SCOTUS hears arguments in potentially profound redistricting case

by Jacob Fuller

Willie R. Tubbs, FISM News

 

The Supreme Court on Wednesday brought the concept of state-level redistricting, and by extension the notion of federal electoral processes, to the forefront of U.S. jurisprudence.

Unlike Monday, when it was clear to reasonable observers the court was leaning toward the right in a religious freedom case, it’s less evident what the outcome of Moore v. Harper will be.

In the broadest terms, the case is a test of how the state districts used in federal elections are redrawn by state governments and who else, if anyone, can intercede in the process at the state level. Much of the case centers on the court’s interpretation of the Elections Clause of the Constitution.

Last year, the North Carolina Supreme Court struck down a proposed congressional map, saying the districts had been gerrymandered.

The state legislature has argued that state courts have no authority to overturn redistricting decisions made by lawmakers with regard to federal elections.
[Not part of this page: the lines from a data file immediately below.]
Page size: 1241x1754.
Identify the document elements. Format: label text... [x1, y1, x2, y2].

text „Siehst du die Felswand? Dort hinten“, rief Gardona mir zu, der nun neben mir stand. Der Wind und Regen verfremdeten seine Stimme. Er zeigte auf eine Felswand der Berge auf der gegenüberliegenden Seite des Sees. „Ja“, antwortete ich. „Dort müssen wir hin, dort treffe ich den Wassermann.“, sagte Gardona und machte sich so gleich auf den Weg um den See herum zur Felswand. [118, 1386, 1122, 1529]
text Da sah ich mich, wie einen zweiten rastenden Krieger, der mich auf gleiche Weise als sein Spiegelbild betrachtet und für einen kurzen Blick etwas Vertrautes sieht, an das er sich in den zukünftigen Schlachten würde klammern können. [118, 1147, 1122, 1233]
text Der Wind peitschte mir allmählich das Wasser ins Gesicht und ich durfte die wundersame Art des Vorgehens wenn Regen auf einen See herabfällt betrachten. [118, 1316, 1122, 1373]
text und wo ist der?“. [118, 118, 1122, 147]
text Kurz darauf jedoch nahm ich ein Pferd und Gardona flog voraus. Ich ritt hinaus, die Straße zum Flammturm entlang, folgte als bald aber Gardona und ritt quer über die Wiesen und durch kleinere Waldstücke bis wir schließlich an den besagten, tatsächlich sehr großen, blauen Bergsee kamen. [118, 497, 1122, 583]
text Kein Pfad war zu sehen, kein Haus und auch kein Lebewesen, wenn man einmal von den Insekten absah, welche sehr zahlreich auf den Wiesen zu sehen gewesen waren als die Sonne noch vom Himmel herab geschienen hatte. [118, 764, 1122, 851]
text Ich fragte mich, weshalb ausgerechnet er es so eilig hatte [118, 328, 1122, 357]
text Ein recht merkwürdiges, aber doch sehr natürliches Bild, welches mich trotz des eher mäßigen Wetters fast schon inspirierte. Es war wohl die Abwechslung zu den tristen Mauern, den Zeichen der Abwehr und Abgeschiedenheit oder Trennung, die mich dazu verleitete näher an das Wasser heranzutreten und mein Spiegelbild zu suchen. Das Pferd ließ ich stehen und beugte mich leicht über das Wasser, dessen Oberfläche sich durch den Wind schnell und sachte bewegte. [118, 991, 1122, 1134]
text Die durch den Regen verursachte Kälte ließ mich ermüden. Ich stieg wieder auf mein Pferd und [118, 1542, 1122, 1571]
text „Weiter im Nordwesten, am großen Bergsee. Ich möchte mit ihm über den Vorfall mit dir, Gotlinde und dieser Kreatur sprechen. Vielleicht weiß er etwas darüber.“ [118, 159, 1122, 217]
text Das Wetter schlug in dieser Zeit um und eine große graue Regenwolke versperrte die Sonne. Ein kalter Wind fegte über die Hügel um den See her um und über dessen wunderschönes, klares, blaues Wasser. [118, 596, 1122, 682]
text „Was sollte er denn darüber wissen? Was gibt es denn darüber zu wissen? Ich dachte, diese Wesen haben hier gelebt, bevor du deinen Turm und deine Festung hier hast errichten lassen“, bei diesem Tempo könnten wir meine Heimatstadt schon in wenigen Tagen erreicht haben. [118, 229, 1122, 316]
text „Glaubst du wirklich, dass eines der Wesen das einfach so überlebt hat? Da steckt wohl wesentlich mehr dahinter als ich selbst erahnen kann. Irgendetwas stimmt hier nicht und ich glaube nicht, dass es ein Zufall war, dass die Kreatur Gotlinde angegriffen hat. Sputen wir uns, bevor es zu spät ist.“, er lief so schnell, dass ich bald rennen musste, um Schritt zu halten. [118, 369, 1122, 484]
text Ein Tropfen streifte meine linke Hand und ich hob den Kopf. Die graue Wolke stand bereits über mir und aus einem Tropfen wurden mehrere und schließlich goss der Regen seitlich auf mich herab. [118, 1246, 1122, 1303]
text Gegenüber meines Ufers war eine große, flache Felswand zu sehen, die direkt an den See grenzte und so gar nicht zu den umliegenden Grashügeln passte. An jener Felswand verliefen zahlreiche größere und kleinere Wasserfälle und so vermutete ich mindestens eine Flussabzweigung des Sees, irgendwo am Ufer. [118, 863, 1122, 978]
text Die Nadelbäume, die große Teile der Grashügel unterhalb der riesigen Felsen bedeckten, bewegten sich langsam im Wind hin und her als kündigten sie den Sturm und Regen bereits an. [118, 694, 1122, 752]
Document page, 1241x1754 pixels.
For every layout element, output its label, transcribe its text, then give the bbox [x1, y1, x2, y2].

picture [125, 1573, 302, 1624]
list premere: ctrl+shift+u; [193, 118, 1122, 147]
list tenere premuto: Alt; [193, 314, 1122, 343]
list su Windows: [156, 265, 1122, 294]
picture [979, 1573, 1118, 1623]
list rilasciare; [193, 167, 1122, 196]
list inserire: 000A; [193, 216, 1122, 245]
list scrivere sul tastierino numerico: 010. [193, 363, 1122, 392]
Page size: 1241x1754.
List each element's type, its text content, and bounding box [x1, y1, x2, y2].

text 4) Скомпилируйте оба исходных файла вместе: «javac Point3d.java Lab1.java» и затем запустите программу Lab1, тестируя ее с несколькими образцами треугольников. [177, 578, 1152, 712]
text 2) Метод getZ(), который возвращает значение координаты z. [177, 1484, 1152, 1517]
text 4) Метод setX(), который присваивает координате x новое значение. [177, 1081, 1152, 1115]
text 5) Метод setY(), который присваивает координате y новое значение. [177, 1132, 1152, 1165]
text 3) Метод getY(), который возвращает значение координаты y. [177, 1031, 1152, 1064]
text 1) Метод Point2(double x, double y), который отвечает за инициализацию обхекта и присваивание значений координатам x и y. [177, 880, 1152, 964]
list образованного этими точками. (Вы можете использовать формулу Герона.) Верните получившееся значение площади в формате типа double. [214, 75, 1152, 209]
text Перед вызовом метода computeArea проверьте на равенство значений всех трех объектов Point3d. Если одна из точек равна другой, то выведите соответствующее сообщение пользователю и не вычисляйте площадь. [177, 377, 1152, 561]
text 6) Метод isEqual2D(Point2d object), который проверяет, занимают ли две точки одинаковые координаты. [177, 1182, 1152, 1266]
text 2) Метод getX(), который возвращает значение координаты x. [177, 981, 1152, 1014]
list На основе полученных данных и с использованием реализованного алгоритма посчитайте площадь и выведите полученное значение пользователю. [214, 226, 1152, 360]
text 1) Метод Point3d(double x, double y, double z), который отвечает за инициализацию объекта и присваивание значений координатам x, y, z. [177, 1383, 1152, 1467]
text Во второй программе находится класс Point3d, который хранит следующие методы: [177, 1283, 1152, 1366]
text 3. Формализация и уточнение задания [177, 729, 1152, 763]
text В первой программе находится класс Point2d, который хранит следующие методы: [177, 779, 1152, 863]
However, the legislators argue that state legislatures have a singular role to play in the process and have been given the authority to veto federal elections in their states.

“We’re not asking this Court to second-guess or reassess [the state supreme court],” David Thompson, the legislators’ attorney, said during oral arguments. “We say take the North Carolina Supreme Court’s decision on face value and as fairly reflecting North Carolina law, and when one does that, we see that there’s a violation of the Elections Clause, and — and that’s why we’re here.”

North Carolina’s legislators, the majority of whom are Republican, are leaning on the concept of an “independent state legislature,” a legal theory that the U.S. Constitution delegates the authority to regulate federal elections to state lawmakers without offering the ability to state courts or even the state constitution to offer checks and balances.

This argument has not proven universally popular with the justices.

Justices Amy Coney Barrett and Brett Kavanaugh, the latter of whom has been a frequent and favored target of leftist criticism, gave some indication that they did not believe the Constitution gives quite that much authority.

Barrett and Kavanaugh were joined by Chief Justice John Roberts in their conjecture, meaning there is a chance the lawmakers’ case will fail by a vote of 6-to-3, but it would be a wild overstatement to say Barrett, Kavanaugh, or Roberts was resolutely for or against the case. Each asked questions that suggest they might be swayed in favor of the legislators.

The court’s liberal justices, by contrast, were quite passionate in their desire to protect a state courts’ ability to strike down district maps and said ruling against the courts would lead to widespread abuse.

Justice Elena Kagan said a ruling in favor of the lawmakers would lead to the “most extreme forms of gerrymandering” and “all manner of restrictions on voting.”

Justice Samuel Alito, however, offered a more optimistic prediction and pointed to the authority that the federal government maintains over federal elections, a concept that is not being challenged in this case.

“Congress can come in, under any circumstances, no matter what we say the Elections Clause means, Congress can always come in and establish the manner of conducting congressional elections,” Alito said.